THE PROBLEM:
Give every line of the records exactly, please, from the first up to and including the one containing "table_cell [189, 1096, 483, 1129]".
------ DATASET ENTRIES
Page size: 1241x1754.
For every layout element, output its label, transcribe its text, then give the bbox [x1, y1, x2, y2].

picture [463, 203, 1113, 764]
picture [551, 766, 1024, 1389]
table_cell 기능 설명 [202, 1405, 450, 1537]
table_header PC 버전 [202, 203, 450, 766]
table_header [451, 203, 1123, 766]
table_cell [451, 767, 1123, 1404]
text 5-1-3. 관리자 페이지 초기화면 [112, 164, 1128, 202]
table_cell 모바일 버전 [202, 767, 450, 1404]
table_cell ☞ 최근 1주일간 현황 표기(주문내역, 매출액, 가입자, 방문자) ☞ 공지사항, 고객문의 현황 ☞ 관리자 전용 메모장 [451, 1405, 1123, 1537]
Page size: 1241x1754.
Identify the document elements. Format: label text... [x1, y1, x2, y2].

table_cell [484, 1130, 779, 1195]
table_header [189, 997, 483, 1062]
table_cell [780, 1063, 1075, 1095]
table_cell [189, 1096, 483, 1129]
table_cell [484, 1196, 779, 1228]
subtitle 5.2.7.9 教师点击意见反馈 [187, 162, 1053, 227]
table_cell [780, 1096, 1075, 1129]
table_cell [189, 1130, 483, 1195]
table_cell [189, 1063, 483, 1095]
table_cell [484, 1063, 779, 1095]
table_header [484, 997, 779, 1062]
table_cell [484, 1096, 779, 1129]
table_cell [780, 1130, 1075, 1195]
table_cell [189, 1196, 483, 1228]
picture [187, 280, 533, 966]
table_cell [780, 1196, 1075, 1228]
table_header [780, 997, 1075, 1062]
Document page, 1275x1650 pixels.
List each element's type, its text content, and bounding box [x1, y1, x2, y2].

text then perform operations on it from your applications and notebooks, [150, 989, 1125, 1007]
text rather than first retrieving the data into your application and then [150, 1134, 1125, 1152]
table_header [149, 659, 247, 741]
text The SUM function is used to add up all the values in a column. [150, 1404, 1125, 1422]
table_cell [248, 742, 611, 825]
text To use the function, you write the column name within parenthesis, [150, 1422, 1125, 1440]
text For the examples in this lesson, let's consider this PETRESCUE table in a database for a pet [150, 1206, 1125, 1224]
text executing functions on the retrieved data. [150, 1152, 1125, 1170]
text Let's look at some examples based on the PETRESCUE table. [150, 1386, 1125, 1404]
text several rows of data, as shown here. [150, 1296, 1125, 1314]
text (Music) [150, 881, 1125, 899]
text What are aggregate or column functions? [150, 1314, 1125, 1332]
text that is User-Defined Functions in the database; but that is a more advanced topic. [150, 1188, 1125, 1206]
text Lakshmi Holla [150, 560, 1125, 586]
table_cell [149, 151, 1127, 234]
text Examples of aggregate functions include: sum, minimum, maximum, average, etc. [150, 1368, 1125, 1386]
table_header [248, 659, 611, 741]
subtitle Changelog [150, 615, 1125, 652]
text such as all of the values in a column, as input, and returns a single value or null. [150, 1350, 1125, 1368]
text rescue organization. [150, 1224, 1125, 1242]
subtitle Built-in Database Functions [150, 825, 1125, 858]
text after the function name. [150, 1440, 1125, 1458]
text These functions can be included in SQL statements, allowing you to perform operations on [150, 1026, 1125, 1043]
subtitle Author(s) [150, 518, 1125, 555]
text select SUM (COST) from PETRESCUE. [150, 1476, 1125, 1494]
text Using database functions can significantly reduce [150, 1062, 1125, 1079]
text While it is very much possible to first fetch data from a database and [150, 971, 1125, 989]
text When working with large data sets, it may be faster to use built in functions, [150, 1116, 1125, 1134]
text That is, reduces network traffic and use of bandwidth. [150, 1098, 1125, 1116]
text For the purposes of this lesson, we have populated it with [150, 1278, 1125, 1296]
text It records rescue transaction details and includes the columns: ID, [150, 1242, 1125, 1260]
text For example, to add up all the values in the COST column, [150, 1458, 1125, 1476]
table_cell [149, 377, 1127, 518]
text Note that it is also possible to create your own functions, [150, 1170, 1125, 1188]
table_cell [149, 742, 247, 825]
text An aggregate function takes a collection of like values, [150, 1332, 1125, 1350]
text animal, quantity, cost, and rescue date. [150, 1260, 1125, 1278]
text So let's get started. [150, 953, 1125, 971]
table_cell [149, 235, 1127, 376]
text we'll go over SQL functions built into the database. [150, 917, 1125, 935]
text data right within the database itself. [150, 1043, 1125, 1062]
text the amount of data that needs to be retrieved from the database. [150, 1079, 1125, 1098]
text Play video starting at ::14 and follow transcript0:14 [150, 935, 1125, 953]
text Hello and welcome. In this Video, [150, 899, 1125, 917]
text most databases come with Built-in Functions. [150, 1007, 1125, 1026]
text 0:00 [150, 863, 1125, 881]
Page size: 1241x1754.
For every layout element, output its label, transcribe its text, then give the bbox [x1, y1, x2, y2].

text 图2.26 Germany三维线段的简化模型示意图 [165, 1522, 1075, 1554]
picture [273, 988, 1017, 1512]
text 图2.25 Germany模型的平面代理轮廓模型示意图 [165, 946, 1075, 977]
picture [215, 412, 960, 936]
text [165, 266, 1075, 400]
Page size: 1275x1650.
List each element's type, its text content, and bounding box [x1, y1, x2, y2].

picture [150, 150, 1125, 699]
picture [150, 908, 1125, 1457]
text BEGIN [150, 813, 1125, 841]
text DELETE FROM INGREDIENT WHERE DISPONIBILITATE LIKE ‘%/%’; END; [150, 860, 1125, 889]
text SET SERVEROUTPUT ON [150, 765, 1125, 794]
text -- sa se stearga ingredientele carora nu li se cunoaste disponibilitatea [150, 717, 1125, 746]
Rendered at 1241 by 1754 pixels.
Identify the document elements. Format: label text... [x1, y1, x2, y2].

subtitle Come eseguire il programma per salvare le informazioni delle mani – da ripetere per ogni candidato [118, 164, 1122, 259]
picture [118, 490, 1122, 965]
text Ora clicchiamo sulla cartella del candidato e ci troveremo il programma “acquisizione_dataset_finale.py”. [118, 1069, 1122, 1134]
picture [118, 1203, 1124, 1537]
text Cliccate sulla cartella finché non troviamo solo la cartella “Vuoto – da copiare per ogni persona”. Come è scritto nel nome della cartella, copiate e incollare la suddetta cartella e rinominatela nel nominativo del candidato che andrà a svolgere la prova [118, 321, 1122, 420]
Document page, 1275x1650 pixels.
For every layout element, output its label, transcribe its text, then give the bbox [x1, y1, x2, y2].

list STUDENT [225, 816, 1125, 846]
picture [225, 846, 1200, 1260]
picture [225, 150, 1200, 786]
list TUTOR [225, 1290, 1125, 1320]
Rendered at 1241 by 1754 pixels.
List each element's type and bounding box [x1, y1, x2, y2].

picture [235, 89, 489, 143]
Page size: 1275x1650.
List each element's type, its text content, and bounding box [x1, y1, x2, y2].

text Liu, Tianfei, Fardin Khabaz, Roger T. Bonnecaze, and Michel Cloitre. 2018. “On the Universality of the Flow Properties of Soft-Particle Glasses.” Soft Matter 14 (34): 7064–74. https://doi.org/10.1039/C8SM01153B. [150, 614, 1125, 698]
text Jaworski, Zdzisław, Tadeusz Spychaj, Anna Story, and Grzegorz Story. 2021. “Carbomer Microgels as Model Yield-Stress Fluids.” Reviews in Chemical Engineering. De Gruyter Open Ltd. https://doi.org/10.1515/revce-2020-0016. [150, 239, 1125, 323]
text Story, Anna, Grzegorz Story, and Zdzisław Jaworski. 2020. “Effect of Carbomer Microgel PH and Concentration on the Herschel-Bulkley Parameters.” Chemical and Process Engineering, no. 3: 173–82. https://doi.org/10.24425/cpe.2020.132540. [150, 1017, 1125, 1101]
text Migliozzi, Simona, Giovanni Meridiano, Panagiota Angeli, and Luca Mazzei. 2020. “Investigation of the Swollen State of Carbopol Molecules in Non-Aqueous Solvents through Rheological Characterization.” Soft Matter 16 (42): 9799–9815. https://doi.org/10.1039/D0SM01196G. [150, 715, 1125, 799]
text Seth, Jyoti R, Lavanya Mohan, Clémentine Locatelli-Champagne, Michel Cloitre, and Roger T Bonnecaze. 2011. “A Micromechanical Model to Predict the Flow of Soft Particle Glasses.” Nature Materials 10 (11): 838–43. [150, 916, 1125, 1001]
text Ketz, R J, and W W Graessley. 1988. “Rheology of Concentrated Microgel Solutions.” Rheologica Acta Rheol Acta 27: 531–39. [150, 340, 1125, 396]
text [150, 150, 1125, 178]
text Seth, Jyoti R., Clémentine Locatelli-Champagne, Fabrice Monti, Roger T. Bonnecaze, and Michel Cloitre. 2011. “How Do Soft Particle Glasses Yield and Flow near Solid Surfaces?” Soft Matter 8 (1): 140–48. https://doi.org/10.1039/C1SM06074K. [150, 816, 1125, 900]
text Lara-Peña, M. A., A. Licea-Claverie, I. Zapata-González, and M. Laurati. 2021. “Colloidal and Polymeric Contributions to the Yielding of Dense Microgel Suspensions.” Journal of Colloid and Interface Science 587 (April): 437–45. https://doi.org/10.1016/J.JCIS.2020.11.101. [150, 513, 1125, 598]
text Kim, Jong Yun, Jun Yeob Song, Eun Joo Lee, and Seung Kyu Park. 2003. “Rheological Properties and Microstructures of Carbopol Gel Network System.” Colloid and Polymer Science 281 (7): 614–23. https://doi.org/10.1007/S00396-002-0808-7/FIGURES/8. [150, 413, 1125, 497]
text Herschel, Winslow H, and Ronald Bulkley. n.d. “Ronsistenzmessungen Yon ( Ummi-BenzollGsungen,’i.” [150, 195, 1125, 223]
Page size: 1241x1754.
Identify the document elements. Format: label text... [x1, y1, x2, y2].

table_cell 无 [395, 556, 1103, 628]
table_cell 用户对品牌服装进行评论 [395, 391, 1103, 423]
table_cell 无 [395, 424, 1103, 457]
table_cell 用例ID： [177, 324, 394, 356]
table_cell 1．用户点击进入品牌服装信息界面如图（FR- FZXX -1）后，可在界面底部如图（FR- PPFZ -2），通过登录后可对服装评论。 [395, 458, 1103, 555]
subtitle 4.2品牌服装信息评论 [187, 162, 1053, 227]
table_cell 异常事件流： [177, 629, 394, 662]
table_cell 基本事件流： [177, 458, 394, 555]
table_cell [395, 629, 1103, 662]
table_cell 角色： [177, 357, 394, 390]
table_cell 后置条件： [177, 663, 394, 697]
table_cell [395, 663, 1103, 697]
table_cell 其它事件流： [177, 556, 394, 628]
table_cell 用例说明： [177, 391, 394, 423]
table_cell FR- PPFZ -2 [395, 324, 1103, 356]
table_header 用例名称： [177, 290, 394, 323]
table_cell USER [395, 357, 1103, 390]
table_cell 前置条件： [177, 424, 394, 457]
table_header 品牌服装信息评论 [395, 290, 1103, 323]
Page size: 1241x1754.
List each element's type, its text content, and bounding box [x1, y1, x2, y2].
------------
ANSWER BOX:
Page size: 1241x1754.
For every layout element, output its label, transcribe its text, then give the bbox [x1, y1, x2, y2].

picture [463, 203, 1113, 764]
picture [551, 766, 1024, 1389]
table_cell 기능 설명 [202, 1405, 450, 1537]
table_header PC 버전 [202, 203, 450, 766]
table_header [451, 203, 1123, 766]
table_cell [451, 767, 1123, 1404]
text 5-1-3. 관리자 페이지 초기화면 [112, 164, 1128, 202]
table_cell 모바일 버전 [202, 767, 450, 1404]
table_cell ☞ 최근 1주일간 현황 표기(주문내역, 매출액, 가입자, 방문자) ☞ 공지사항, 고객문의 현황 ☞ 관리자 전용 메모장 [451, 1405, 1123, 1537]
Page size: 1241x1754.
Identify the document elements. Format: label text... [x1, y1, x2, y2].

table_cell [484, 1130, 779, 1195]
table_header [189, 997, 483, 1062]
table_cell [780, 1063, 1075, 1095]
table_cell [189, 1096, 483, 1129]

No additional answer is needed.